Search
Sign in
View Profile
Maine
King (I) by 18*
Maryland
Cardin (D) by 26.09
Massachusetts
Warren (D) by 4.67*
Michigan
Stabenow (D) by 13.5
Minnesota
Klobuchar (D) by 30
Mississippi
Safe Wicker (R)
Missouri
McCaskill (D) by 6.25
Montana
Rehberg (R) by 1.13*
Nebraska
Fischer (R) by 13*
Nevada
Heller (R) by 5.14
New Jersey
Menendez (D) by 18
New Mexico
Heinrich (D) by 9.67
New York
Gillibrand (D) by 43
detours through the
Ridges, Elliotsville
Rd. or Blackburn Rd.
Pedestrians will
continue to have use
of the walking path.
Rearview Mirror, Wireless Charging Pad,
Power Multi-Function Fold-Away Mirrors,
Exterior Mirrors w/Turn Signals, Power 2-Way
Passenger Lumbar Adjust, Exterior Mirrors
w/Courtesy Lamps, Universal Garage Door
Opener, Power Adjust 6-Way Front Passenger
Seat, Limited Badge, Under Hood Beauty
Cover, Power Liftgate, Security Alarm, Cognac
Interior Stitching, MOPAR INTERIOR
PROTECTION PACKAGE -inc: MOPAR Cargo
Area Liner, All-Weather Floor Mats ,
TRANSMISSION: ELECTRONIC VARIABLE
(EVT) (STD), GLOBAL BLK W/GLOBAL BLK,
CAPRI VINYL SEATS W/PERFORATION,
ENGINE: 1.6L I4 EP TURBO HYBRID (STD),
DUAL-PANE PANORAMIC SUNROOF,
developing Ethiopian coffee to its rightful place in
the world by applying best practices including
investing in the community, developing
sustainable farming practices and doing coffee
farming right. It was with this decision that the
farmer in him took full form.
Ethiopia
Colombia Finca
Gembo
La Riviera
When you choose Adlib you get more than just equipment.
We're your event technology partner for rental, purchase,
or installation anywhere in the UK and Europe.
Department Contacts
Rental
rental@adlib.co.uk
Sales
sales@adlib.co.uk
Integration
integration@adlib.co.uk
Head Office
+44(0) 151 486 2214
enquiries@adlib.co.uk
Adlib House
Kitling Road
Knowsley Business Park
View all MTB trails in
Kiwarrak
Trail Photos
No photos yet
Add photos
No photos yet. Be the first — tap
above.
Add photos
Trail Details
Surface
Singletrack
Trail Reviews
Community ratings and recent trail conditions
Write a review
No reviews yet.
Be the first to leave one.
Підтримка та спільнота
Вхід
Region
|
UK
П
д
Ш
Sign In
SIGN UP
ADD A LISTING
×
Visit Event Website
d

> [REQUIRED ACTION] Write out again every entry above, exactly as given.

> [ANSWER BOX]
Search
Sign in
View Profile
Maine
King (I) by 18*
Maryland
Cardin (D) by 26.09
Massachusetts
Warren (D) by 4.67*
Michigan
Stabenow (D) by 13.5
Minnesota
Klobuchar (D) by 30
Mississippi
Safe Wicker (R)
Missouri
McCaskill (D) by 6.25
Montana
Rehberg (R) by 1.13*
Nebraska
Fischer (R) by 13*
Nevada
Heller (R) by 5.14
New Jersey
Menendez (D) by 18
New Mexico
Heinrich (D) by 9.67
New York
Gillibrand (D) by 43
detours through the
Ridges, Elliotsville
Rd. or Blackburn Rd.
Pedestrians will
continue to have use
of the walking path.
Rearview Mirror, Wireless Charging Pad,
Power Multi-Function Fold-Away Mirrors,
Exterior Mirrors w/Turn Signals, Power 2-Way
Passenger Lumbar Adjust, Exterior Mirrors
w/Courtesy Lamps, Universal Garage Door
Opener, Power Adjust 6-Way Front Passenger
Seat, Limited Badge, Under Hood Beauty
Cover, Power Liftgate, Security Alarm, Cognac
Interior Stitching, MOPAR INTERIOR
PROTECTION PACKAGE -inc: MOPAR Cargo
Area Liner, All-Weather Floor Mats ,
TRANSMISSION: ELECTRONIC VARIABLE
(EVT) (STD), GLOBAL BLK W/GLOBAL BLK,
CAPRI VINYL SEATS W/PERFORATION,
ENGINE: 1.6L I4 EP TURBO HYBRID (STD),
DUAL-PANE PANORAMIC SUNROOF,
developing Ethiopian coffee to its rightful place in
the world by applying best practices including
investing in the community, developing
sustainable farming practices and doing coffee
farming right. It was with this decision that the
farmer in him took full form.
Ethiopia
Colombia Finca
Gembo
La Riviera
When you choose Adlib you get more than just equipment.
We're your event technology partner for rental, purchase,
or installation anywhere in the UK and Europe.
Department Contacts
Rental
rental@adlib.co.uk
Sales
sales@adlib.co.uk
Integration
integration@adlib.co.uk
Head Office
+44(0) 151 486 2214
enquiries@adlib.co.uk
Adlib House
Kitling Road
Knowsley Business Park
View all MTB trails in
Kiwarrak
Trail Photos
No photos yet
Add photos
No photos yet. Be the first — tap
above.
Add photos
Trail Details
Surface
Singletrack
Trail Reviews
Community ratings and recent trail conditions
Write a review
No reviews yet.
Be the first to leave one.
Підтримка та спільнота
Вхід
Region
|
UK
П
д
Ш
Sign In
SIGN UP
ADD A LISTING
×
Visit Event Website
d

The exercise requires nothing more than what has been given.